Eventually 4pm rolled by, and an usher directed me into the Great Hall for the Rector’s address. “If you don’t have any friends waiting for you inside, could you please fill out the front rows?” A perfectly harmless request, but it highlighted the fact that I was yet to meet anyone. I wondered whether living an hours tube ride from South Kensington had been the best choice.
Sir Roy Anderson gave a speech leaving me with a vague sense of inspiration, and the other speakers were informative if perhaps not as uplifting. I returned home, deciding this afternoon didn’t really count: tomorrow was the first “proper” day of my time at Imperial.

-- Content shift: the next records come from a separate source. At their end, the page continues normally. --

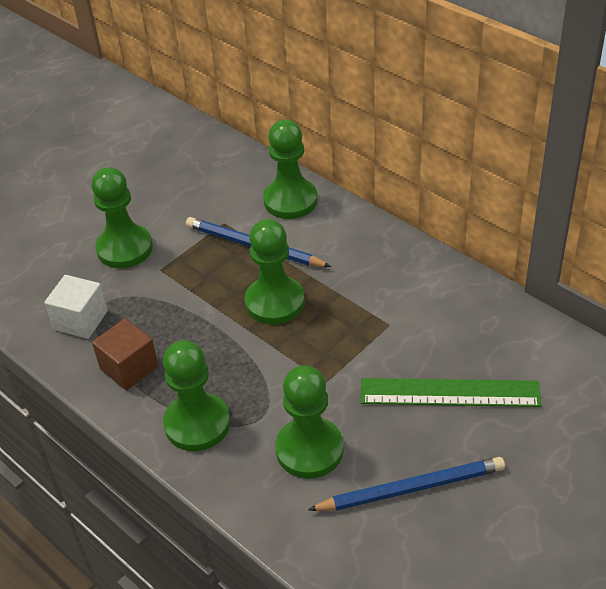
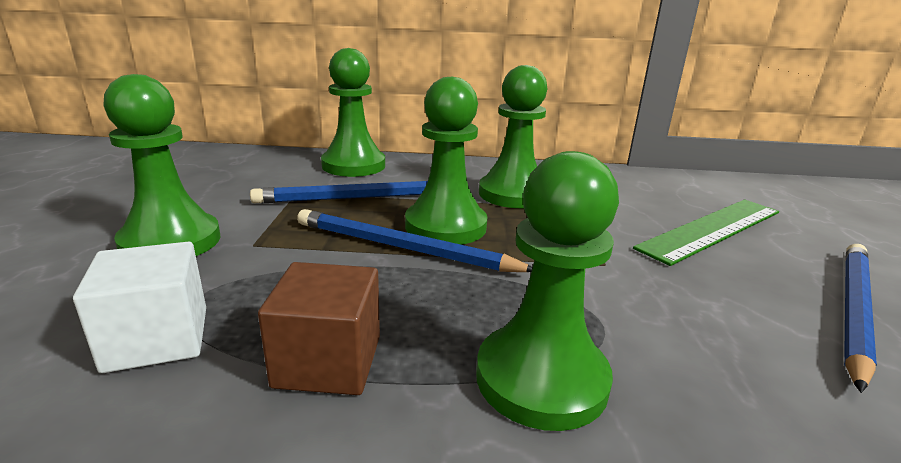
camera: 45 degrees left, 20 degrees down
green pawn [275,365,344,479] -> green pawn moved to [479,65,547,208]
none -> blue pencil [297,209,533,272]

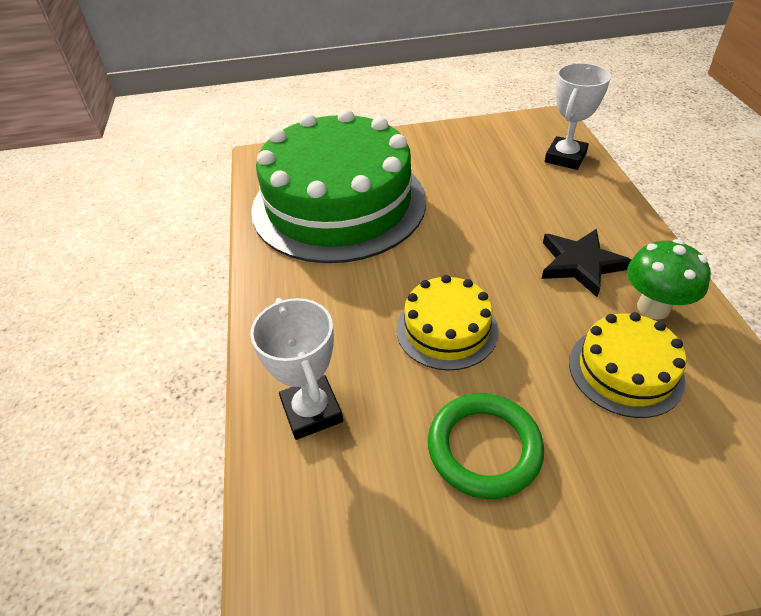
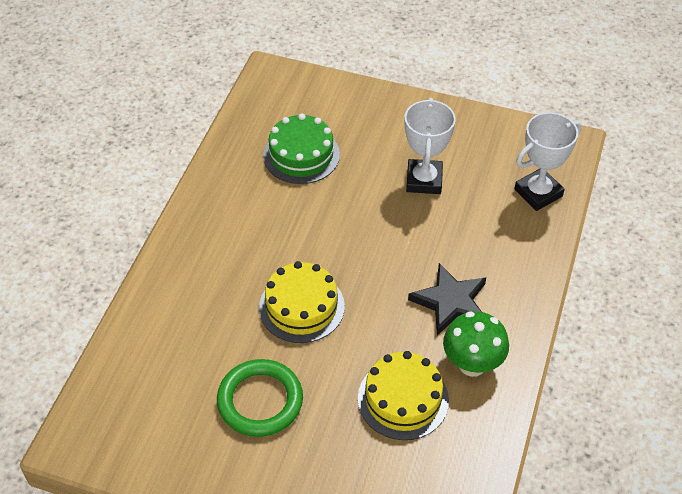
camera: 25 degrees right, 5 degrees up
white trophy [250,298,343,440] -> white trophy moved to [404,98,456,194]
green cake [251,109,426,263] -> green cake [263,114,340,184], size x0.46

Tuesday began with an introduction from the SciComm staff, and a register to confirm everyone had shown up. As usual, I was first on the list, the curse of a surname beginning with A. “Ah, Jacob, I remember your interview,” said Stephen Webster, department director. “The interview that took place in a car park, you mean?” I replied with a grin. A story for another time perhaps, but it got a laugh from the class and I felt more relaxed.

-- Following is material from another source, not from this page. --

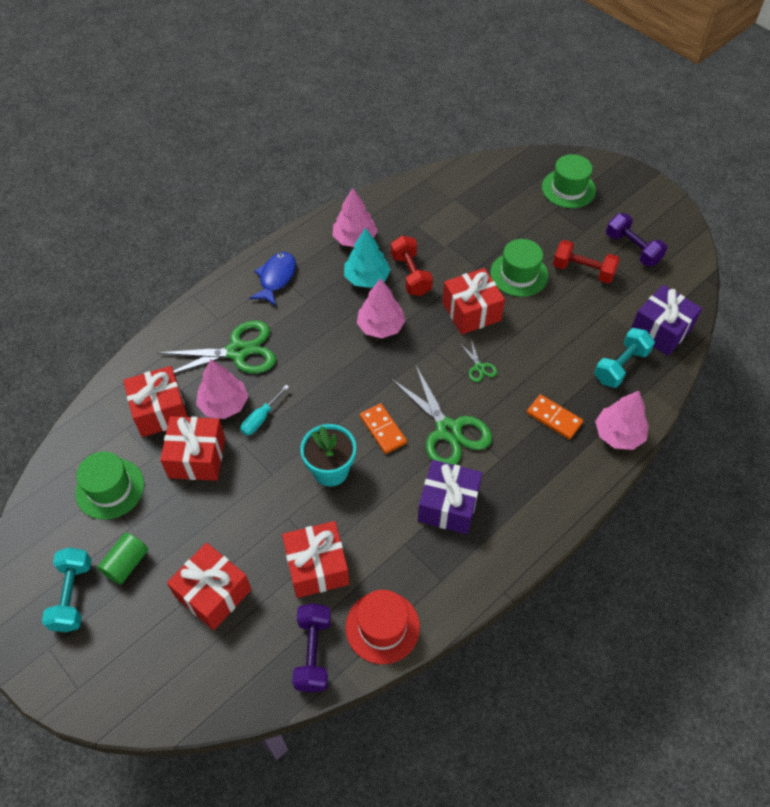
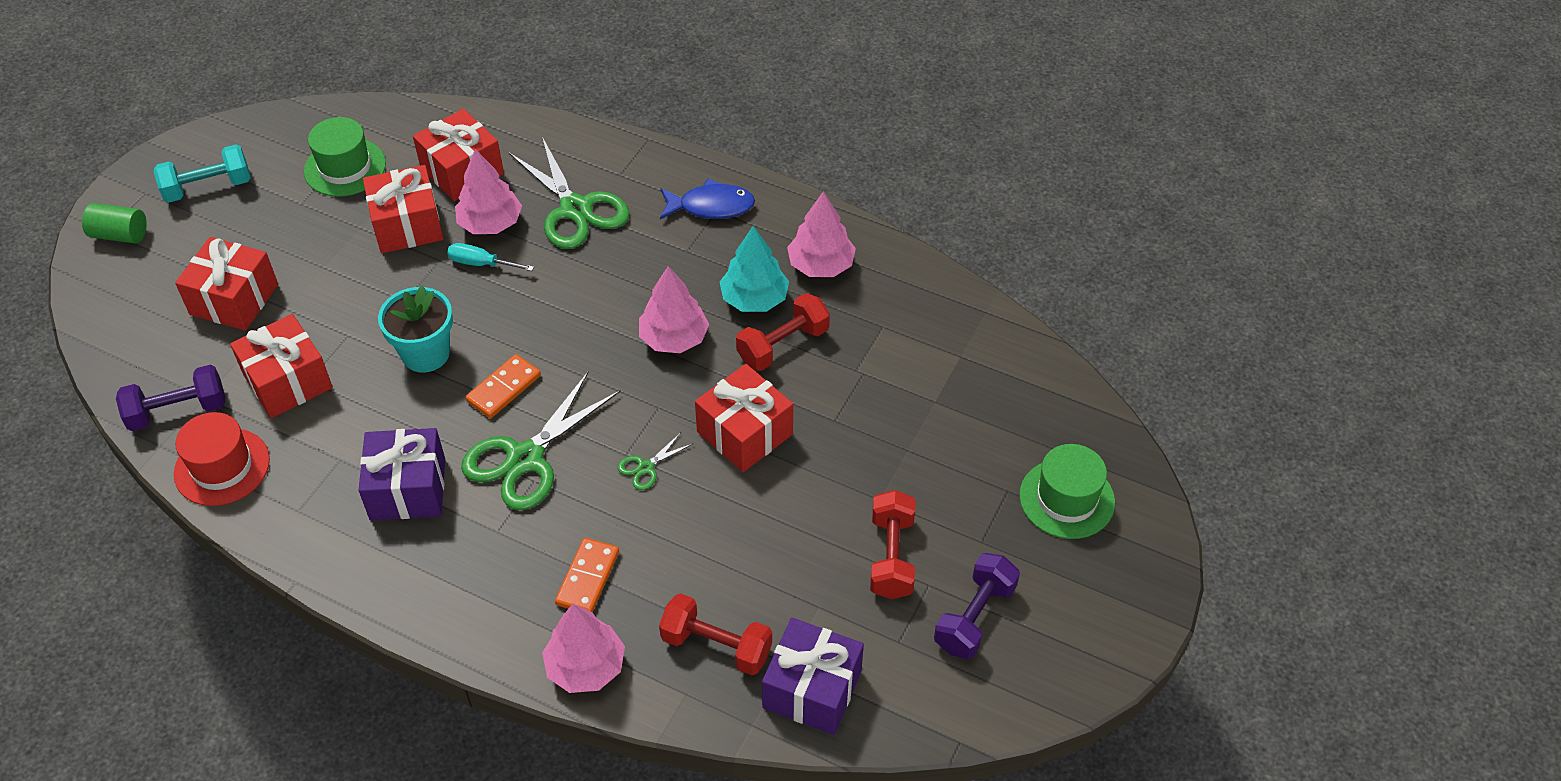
camera: 70 degrees right, 5 degrees down
green cylinder [97,533,148,585] -> green cylinder moved to [82,203,147,244]
green hat [490,239,548,297] -> none
turquoise dumbbell [594,328,655,388] -> red dumbbell [659,593,772,675]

Later on in a group exercise we discussed why we applied for the course, and I realised I was definitely in the right place. These people who I had only just met seemed to think exactly the same way as me. Some common answers:
“I loved my undergraduate degree, but the focus became too narrow. I want to retain a broad scientific understanding.”
“I didn’t want to do the same thing every day forever. Science communication allows you to work with different people, in different mediums, and in different ways.”
“I think science is amazing, fascinating, and beautiful. I want to share it with the world.”
I ended the day with a smile on my face, anticipating the year ahead. The rest of the week brought (amongst other things) a visit to the Science Museum and a talk with chief curator Tim Boon, a treasure hunt around the library, and a party. I met many wonderful people and began thinking in interesting and challenging new ways. I’ve already got more reading to do than I probably ever did in three years of Maths, but roll on week two!